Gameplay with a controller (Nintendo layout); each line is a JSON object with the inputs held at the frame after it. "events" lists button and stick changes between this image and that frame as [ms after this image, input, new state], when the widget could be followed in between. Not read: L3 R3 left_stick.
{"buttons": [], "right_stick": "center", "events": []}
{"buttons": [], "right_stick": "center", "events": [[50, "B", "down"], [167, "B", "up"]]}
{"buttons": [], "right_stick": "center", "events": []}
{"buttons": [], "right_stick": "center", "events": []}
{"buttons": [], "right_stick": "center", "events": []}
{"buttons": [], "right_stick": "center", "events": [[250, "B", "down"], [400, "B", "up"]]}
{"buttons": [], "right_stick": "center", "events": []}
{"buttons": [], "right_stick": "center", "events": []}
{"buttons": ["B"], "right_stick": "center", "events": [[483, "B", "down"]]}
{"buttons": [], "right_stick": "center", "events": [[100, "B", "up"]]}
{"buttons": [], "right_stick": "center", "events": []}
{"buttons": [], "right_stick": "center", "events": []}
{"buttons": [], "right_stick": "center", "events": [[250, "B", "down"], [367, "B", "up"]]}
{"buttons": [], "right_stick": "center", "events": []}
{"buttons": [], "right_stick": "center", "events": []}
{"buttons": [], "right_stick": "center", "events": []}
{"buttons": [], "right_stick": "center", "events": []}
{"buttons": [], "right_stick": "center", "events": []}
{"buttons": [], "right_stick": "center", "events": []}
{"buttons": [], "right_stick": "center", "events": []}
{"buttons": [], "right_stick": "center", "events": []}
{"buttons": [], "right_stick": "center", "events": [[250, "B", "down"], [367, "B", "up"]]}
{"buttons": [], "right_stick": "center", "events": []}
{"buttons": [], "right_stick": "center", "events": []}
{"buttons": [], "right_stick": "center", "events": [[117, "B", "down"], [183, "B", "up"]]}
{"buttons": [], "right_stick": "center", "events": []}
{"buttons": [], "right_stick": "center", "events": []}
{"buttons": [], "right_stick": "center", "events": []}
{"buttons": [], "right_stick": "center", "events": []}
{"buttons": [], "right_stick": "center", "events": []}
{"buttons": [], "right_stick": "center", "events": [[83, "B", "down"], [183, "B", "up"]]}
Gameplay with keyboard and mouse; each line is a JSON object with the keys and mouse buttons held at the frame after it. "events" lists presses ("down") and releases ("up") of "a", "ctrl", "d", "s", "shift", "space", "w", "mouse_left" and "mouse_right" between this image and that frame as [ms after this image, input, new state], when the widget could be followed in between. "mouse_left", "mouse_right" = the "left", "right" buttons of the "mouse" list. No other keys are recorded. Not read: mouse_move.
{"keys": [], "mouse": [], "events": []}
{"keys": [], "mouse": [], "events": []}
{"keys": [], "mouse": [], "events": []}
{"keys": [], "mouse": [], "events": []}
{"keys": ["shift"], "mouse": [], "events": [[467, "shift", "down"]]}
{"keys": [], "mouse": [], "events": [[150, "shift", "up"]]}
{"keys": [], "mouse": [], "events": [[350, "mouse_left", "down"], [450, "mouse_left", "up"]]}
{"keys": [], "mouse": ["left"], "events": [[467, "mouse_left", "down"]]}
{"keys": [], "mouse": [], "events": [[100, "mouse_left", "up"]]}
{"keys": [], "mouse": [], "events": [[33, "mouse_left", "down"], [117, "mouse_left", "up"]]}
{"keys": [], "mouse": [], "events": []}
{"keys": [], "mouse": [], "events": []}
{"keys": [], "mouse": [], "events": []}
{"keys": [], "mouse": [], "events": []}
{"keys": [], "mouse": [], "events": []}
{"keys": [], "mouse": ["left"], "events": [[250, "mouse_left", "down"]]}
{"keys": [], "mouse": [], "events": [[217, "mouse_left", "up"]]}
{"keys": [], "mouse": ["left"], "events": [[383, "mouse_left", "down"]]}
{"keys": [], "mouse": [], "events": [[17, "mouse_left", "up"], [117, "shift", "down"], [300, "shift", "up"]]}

**How to complete this task**
The response should consist of all the entries, reproduced word for word.

**Response below**
Gameplay with a controller (Nintendo layout); each line is a JSON object with the inputs held at the frame after it. "events" lists button and stick changes between this image and that frame as [ms after this image, input, new state], when the widget could be followed in between. Not read: L3 R3 left_stick.
{"buttons": [], "right_stick": "center", "events": []}
{"buttons": [], "right_stick": "center", "events": [[50, "B", "down"], [167, "B", "up"]]}
{"buttons": [], "right_stick": "center", "events": []}
{"buttons": [], "right_stick": "center", "events": []}
{"buttons": [], "right_stick": "center", "events": []}
{"buttons": [], "right_stick": "center", "events": [[250, "B", "down"], [400, "B", "up"]]}
{"buttons": [], "right_stick": "center", "events": []}
{"buttons": [], "right_stick": "center", "events": []}
{"buttons": ["B"], "right_stick": "center", "events": [[483, "B", "down"]]}
{"buttons": [], "right_stick": "center", "events": [[100, "B", "up"]]}
{"buttons": [], "right_stick": "center", "events": []}
{"buttons": [], "right_stick": "center", "events": []}
{"buttons": [], "right_stick": "center", "events": [[250, "B", "down"], [367, "B", "up"]]}
{"buttons": [], "right_stick": "center", "events": []}
{"buttons": [], "right_stick": "center", "events": []}
{"buttons": [], "right_stick": "center", "events": []}
{"buttons": [], "right_stick": "center", "events": []}
{"buttons": [], "right_stick": "center", "events": []}
{"buttons": [], "right_stick": "center", "events": []}
{"buttons": [], "right_stick": "center", "events": []}
{"buttons": [], "right_stick": "center", "events": []}
{"buttons": [], "right_stick": "center", "events": [[250, "B", "down"], [367, "B", "up"]]}
{"buttons": [], "right_stick": "center", "events": []}
{"buttons": [], "right_stick": "center", "events": []}
{"buttons": [], "right_stick": "center", "events": [[117, "B", "down"], [183, "B", "up"]]}
{"buttons": [], "right_stick": "center", "events": []}
{"buttons": [], "right_stick": "center", "events": []}
{"buttons": [], "right_stick": "center", "events": []}
{"buttons": [], "right_stick": "center", "events": []}
{"buttons": [], "right_stick": "center", "events": []}
{"buttons": [], "right_stick": "center", "events": [[83, "B", "down"], [183, "B", "up"]]}
Gameplay with keyboard and mouse; each line is a JSON object with the keys and mouse buttons held at the frame after it. "events" lists presses ("down") and releases ("up") of "a", "ctrl", "d", "s", "shift", "space", "w", "mouse_left" and "mouse_right" between this image and that frame as [ms after this image, input, new state], when the widget could be followed in between. "mouse_left", "mouse_right" = the "left", "right" buttons of the "mouse" list. No other keys are recorded. Not read: mouse_move.
{"keys": [], "mouse": [], "events": []}
{"keys": [], "mouse": [], "events": []}
{"keys": [], "mouse": [], "events": []}
{"keys": [], "mouse": [], "events": []}
{"keys": ["shift"], "mouse": [], "events": [[467, "shift", "down"]]}
{"keys": [], "mouse": [], "events": [[150, "shift", "up"]]}
{"keys": [], "mouse": [], "events": [[350, "mouse_left", "down"], [450, "mouse_left", "up"]]}
{"keys": [], "mouse": ["left"], "events": [[467, "mouse_left", "down"]]}
{"keys": [], "mouse": [], "events": [[100, "mouse_left", "up"]]}
{"keys": [], "mouse": [], "events": [[33, "mouse_left", "down"], [117, "mouse_left", "up"]]}
{"keys": [], "mouse": [], "events": []}
{"keys": [], "mouse": [], "events": []}
{"keys": [], "mouse": [], "events": []}
{"keys": [], "mouse": [], "events": []}
{"keys": [], "mouse": [], "events": []}
{"keys": [], "mouse": ["left"], "events": [[250, "mouse_left", "down"]]}
{"keys": [], "mouse": [], "events": [[217, "mouse_left", "up"]]}
{"keys": [], "mouse": ["left"], "events": [[383, "mouse_left", "down"]]}
{"keys": [], "mouse": [], "events": [[17, "mouse_left", "up"], [117, "shift", "down"], [300, "shift", "up"]]}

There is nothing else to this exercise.